Mi torna in mente una poesia di Danilo Dolci, una frase in particolare che riporto in maiuscolo fa comprendere, più di ogni parola, il concetto di inclusione/integrazione:
C’è chi insegna
guidando gli altri come cavalli
passo per passo:
forse c’è chi si sente soddisfatto
così guidato.
C’è chi insegna lodando
quanto trova di buono e divertendo:
c’è pure chi si sente soddisfatto
essendo incoraggiato.
C’è pure chi educa, senza nascondere
l’assurdo ch’è nel mondo, aperto ad ogni
sviluppo ma cercando
d’essere franco all’altro come a sé,
sognando gli altri come ora non sono:
CIASCUNO CRESCE SOLO SE SOGNATO.
Ogni bambino/a deve essere benvenuto, ogni bambino/a impara con i propri tempi e soprattutto può partecipare direttamente alle attività, così che tutti riescano a comprendere come le diversità costituiscano un arricchimento.
Attenzione, la prima difficoltà che possono incontrare i genitori è la scarsa informazione. È buona norma che i genitori si informino dell’esistenza di laboratori, di spazi in cui il bambino può essere messo in condizione di socializzare attraverso il gioco affinché prenda contatto con il mondo che lo circonda. Bambine/i hanno bisogno di vivere le attività e i luoghi di apprendimento (classe, laboratori, contesti sociali e famiglia) che devono funzionare come un circuito virtuoso aprendo delle possibilità di libertà e di crescita del bambino/a.
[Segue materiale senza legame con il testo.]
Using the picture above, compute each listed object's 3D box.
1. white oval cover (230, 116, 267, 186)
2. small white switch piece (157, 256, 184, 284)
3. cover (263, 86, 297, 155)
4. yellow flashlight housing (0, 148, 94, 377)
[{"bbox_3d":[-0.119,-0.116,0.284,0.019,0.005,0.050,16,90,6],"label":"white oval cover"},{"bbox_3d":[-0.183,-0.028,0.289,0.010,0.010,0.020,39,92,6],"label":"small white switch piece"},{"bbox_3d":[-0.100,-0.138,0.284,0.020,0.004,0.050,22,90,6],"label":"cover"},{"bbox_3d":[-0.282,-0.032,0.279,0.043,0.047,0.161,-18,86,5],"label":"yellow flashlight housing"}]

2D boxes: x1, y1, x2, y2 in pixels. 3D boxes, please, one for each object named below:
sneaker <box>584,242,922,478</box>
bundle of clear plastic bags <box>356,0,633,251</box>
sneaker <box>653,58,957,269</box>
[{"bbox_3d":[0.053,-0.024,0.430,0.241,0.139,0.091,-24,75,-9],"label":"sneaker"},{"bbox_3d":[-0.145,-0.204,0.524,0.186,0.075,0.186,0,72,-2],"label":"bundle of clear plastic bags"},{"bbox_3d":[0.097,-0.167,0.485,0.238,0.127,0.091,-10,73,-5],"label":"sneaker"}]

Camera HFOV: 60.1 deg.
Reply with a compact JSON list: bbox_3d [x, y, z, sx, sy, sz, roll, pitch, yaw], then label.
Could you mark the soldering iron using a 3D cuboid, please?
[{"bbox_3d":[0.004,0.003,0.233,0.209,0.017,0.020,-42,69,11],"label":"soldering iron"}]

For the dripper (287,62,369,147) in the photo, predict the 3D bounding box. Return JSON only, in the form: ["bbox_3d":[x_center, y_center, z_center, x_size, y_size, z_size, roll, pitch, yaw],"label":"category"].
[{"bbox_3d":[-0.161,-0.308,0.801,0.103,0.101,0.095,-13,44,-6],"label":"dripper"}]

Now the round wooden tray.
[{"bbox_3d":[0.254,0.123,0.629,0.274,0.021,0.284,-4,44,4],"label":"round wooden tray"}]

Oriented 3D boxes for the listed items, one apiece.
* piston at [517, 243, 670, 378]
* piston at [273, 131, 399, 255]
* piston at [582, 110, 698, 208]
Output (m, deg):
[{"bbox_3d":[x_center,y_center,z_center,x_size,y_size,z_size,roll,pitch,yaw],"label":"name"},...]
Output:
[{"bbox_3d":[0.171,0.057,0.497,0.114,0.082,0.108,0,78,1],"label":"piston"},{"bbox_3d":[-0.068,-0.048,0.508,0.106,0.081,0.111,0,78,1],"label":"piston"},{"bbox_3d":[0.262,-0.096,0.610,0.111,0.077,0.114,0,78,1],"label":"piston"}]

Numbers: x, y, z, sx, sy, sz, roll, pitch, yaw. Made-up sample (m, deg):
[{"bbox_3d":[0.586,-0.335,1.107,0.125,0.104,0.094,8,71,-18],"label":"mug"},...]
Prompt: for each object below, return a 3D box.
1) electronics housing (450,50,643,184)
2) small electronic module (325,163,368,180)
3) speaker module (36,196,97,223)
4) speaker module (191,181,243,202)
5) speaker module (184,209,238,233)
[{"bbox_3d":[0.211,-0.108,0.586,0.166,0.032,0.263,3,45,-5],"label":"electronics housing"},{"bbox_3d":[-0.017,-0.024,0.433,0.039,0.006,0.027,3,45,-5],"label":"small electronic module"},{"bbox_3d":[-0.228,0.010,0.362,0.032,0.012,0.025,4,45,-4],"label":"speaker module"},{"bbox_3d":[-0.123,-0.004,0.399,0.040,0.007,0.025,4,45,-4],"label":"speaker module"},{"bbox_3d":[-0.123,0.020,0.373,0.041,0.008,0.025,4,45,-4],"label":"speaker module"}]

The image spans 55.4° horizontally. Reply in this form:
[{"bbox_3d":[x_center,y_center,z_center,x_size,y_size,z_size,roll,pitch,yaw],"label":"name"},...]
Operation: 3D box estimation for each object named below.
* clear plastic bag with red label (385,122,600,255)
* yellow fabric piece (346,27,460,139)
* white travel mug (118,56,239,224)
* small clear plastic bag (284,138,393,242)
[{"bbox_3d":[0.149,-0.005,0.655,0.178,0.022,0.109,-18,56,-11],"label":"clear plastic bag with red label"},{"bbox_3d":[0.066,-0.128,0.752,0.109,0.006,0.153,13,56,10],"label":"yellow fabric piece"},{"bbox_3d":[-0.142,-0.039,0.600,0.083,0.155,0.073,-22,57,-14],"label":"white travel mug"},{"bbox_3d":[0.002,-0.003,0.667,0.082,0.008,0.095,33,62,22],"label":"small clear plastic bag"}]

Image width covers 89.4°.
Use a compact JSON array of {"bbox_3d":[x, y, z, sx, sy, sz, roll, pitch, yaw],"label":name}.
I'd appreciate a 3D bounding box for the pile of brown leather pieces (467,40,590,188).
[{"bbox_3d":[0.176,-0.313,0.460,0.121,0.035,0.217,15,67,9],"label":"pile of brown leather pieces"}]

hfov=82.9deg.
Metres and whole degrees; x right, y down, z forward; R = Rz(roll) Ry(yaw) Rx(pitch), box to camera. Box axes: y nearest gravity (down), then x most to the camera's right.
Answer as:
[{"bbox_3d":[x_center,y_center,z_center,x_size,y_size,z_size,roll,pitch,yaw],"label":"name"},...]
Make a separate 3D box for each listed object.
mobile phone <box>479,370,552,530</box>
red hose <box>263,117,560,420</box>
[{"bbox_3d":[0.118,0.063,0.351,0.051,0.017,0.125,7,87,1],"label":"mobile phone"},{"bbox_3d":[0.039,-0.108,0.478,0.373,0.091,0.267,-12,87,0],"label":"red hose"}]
L’esperienza personale mi porta a sostenere con convinzione che i genitori debbano conoscere in anticipo le strategie educative specifiche che l’istituzione scolastica offre, e se queste rispondono effettivamente ai bisogni individuali espressi. Solo se si rispettano i bisogni individuali può essere effettivamente garantito il principio di uguaglianza del soggetto disabile, che si sentirà di appartenere alla comunità come soggetto umano e non
come un “diverso”. Sono convinta che se la scuola, i docenti e i genitori saranno capaci di dialogare e mediare tra gli ostacoli, partendo dalla comprensione della storia individuale di ogni bambino, di sicuro si attiveranno percorsi di vera inclusione e piena integrazione umana e sociale!
Se sei insegnante dovrai ammettere che il tuo lavoro è uno dei più belli del mondo ma anche dei più liberi. In fondo sei tu che decidi quanto tempo, creatività e coinvolgimento mettere in ciò che fai; sei tu che decidi se relazionarti con le tue colleghe (o i tuoi colleghi) sulla base di confronti critici costruttivi oppure coprendovi le spalle e difendendovi, spesso, chiudendo gli occhi di fronte a ingiustizie o comportamenti umanamente o didatticamente sbagliati; sei tu che decidi se usare la cattedra come un trampolino di lancio oppure come il
banco di un giudice; sei tu che scegli di fare una fotocopia in meno e un cartellone in più.
Se sei un genitore dovrai ammettere che spesso la difesa a oltranza di tuo figlio non prevede la riflessione su cos’è il bene per lui. In fondo difenderlo è più facile che educarlo, è più semplice che mettersi in discussione per capire se devo correggere il mio comportamento; è impegnativo educare al rispetto dell’autorità in quanto tale, prima che alla difesa dei propri diritti; è doloroso curare invece che cullare, aiutarlo a rialzarsi invece che evitare che cada. È tutto molto facile, soprattutto quando si abdica al proprio ruolo.
Se sei un politico dovrai ammettere di aver trattato la scuola, per troppo tempo, come un ricettacolo di voti.
Forse hai confuso i ruoli e hai usato la scuola al servizio della tua carriera, mentre avresti dovuto fare il contrario. Se sei uno scolaro/studente dovrai ammettere che la scuola è al servizio della tua crescita e, quindi, del tuo futuro.
Sei tu, quindi, il protagonista principale, il formatore delle insegnanti, il costruttore di ponti, il cercatore d’oro, il Bakugan avventuroso... sei tu il responsabile di ciò che sarai.